── Stored rows

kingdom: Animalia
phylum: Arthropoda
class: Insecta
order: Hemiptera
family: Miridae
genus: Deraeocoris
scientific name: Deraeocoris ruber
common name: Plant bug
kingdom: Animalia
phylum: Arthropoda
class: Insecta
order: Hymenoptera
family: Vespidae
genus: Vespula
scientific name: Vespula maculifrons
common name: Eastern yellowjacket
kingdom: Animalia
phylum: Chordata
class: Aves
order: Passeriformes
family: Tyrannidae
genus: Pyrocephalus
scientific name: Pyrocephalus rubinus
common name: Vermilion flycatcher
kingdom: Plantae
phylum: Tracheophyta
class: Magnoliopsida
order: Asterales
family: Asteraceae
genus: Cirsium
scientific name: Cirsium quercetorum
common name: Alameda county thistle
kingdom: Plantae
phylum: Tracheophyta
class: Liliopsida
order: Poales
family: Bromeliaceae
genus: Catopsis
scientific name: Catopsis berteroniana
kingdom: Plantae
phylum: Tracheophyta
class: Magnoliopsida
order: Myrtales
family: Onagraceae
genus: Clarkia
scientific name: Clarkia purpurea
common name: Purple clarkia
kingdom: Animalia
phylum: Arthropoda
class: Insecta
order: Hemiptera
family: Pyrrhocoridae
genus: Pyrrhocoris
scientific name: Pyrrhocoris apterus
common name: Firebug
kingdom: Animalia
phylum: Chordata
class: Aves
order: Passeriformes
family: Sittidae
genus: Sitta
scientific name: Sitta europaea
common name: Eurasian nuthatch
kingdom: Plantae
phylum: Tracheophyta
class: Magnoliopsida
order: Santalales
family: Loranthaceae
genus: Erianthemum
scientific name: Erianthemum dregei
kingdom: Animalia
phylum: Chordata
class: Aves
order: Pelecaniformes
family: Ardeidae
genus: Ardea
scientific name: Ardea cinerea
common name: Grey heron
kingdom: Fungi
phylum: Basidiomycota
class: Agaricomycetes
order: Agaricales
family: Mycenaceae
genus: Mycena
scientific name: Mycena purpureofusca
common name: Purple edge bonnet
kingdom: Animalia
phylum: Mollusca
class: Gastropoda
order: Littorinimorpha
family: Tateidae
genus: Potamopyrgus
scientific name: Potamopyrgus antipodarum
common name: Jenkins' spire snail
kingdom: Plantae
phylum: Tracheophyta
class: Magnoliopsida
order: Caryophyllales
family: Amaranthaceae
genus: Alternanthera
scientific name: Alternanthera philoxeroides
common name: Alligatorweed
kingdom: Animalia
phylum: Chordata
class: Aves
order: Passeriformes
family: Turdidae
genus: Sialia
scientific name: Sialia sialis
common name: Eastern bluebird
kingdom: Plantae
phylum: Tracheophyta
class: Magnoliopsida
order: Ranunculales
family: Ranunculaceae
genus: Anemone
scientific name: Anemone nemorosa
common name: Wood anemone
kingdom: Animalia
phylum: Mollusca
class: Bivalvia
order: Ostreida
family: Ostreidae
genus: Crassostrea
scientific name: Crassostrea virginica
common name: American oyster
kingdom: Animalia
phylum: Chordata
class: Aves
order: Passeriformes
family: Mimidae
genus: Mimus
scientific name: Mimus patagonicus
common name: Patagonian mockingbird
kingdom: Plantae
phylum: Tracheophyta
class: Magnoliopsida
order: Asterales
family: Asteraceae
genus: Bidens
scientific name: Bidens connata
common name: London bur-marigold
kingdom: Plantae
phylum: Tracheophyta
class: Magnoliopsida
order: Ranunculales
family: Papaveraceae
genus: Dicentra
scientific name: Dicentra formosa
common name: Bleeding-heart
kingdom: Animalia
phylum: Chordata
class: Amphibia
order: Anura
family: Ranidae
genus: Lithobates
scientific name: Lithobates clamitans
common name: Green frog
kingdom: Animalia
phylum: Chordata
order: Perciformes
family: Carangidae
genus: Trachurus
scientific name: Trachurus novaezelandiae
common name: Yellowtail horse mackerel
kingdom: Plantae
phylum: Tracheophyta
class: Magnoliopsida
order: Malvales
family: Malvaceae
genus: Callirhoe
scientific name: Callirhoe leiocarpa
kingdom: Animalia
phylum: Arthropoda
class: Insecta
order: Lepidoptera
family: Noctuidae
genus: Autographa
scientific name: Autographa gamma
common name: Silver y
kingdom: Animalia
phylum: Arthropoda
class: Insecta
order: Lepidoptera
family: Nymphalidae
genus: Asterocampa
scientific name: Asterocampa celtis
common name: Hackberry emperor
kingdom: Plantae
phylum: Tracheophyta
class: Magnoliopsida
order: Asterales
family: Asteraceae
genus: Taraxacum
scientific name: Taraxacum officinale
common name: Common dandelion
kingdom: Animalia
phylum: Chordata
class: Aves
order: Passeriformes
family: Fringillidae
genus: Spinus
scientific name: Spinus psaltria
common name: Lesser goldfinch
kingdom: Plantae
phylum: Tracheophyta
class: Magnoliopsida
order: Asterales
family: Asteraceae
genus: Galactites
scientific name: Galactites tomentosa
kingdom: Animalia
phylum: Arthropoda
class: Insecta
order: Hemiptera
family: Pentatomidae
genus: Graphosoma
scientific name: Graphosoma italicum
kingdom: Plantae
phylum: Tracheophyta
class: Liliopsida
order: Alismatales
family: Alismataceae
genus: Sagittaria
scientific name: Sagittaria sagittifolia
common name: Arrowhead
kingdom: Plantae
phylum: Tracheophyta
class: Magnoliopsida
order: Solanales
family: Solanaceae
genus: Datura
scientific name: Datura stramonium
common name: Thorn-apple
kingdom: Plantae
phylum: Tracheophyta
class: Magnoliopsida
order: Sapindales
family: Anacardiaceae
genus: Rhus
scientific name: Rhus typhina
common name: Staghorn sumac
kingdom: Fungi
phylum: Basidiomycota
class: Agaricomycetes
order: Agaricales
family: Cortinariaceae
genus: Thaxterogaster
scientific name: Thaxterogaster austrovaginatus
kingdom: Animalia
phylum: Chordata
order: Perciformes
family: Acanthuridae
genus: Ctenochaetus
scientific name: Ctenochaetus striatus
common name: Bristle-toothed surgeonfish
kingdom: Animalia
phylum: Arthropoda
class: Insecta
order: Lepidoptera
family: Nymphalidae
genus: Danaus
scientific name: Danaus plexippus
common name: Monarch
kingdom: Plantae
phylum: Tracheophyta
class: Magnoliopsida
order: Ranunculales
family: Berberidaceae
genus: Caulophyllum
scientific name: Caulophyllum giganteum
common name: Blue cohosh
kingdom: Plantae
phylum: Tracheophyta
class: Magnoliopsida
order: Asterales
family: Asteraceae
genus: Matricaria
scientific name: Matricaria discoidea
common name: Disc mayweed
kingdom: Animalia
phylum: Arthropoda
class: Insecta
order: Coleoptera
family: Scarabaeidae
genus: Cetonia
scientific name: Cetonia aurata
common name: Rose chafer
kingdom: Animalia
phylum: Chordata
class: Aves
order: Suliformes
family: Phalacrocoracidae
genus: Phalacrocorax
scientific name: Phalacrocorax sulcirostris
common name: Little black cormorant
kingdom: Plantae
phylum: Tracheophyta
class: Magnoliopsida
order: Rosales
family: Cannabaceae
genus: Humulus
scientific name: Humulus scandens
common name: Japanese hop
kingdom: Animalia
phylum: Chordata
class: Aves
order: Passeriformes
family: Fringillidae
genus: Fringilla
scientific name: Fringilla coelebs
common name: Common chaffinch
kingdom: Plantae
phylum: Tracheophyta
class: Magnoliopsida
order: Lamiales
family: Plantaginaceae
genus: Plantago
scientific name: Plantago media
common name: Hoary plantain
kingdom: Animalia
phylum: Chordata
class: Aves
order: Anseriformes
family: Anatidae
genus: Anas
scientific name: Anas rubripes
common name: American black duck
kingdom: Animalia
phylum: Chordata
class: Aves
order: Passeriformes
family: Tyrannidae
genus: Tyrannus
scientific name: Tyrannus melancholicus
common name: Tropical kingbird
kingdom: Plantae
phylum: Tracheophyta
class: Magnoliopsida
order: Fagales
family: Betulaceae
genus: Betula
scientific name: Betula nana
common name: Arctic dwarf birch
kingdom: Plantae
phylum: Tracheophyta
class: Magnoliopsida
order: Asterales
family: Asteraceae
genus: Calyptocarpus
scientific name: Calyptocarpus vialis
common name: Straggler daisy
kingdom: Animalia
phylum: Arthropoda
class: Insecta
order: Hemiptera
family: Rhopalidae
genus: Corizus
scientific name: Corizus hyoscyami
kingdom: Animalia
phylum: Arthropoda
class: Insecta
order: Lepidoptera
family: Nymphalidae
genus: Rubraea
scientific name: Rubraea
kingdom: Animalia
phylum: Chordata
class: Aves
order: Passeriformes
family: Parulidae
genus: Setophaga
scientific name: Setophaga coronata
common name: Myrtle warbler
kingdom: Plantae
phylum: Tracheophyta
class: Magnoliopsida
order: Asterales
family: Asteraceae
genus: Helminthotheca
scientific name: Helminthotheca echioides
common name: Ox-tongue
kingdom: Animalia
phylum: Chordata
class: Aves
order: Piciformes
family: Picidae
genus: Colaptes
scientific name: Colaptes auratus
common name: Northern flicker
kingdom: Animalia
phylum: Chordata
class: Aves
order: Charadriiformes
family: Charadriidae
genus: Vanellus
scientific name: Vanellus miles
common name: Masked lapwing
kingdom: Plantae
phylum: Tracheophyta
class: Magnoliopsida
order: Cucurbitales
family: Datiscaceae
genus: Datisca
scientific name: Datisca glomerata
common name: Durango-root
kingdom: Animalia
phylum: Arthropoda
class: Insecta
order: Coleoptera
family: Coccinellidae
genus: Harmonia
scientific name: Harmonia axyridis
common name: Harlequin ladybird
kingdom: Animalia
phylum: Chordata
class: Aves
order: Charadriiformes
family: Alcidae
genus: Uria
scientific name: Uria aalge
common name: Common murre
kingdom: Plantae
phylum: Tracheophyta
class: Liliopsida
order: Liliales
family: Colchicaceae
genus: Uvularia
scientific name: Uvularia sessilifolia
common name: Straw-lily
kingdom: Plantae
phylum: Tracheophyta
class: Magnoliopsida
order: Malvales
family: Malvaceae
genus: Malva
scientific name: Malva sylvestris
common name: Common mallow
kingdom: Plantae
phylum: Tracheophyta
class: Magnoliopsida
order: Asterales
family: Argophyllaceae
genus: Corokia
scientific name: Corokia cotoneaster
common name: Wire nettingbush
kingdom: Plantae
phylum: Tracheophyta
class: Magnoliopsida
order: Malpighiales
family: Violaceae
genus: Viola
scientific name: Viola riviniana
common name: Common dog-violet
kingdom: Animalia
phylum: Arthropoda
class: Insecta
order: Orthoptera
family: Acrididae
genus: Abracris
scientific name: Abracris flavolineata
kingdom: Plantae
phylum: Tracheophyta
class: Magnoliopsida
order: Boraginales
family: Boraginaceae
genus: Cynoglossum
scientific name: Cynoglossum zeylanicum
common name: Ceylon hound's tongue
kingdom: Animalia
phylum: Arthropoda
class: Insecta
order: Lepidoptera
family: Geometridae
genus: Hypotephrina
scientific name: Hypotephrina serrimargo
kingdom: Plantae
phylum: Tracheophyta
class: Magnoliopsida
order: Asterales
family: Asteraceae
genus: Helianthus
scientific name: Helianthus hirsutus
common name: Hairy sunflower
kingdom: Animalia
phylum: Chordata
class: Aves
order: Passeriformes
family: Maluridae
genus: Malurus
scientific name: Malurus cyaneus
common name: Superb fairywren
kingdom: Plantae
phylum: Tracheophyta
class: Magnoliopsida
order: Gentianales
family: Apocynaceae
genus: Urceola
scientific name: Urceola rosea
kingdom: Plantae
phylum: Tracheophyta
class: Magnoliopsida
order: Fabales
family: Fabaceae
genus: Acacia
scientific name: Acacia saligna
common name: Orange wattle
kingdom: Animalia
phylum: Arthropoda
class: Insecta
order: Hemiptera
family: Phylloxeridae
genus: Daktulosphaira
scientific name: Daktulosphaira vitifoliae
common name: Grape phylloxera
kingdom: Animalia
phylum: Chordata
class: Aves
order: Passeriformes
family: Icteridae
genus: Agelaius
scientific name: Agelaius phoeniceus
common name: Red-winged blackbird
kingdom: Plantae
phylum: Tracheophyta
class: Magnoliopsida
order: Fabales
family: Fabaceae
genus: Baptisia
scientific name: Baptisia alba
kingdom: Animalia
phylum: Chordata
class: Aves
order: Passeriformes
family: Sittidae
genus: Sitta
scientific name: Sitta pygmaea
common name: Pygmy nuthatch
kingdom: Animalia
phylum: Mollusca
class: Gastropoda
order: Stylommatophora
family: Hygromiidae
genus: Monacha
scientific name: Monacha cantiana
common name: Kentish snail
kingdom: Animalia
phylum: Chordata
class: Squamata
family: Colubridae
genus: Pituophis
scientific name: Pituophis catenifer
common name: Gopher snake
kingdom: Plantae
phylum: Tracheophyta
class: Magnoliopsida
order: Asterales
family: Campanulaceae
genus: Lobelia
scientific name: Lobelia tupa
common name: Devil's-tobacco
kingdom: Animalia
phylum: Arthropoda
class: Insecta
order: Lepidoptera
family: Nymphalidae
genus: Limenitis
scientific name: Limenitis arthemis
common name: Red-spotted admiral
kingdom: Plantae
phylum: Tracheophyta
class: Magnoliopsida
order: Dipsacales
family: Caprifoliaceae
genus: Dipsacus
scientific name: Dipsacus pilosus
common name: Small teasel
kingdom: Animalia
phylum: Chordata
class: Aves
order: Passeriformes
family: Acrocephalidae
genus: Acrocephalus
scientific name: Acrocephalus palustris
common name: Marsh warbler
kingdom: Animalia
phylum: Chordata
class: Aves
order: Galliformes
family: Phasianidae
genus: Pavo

────

Reproduce the rows word for word, starting at the line that contains "scientific name: Agelaius phoeniceus" and ending after the line that contains "family: Hygromiidae".

scientific name: Agelaius phoeniceus
common name: Red-winged blackbird
kingdom: Plantae
phylum: Tracheophyta
class: Magnoliopsida
order: Fabales
family: Fabaceae
genus: Baptisia
scientific name: Baptisia alba
kingdom: Animalia
phylum: Chordata
class: Aves
order: Passeriformes
family: Sittidae
genus: Sitta
scientific name: Sitta pygmaea
common name: Pygmy nuthatch
kingdom: Animalia
phylum: Mollusca
class: Gastropoda
order: Stylommatophora
family: Hygromiidae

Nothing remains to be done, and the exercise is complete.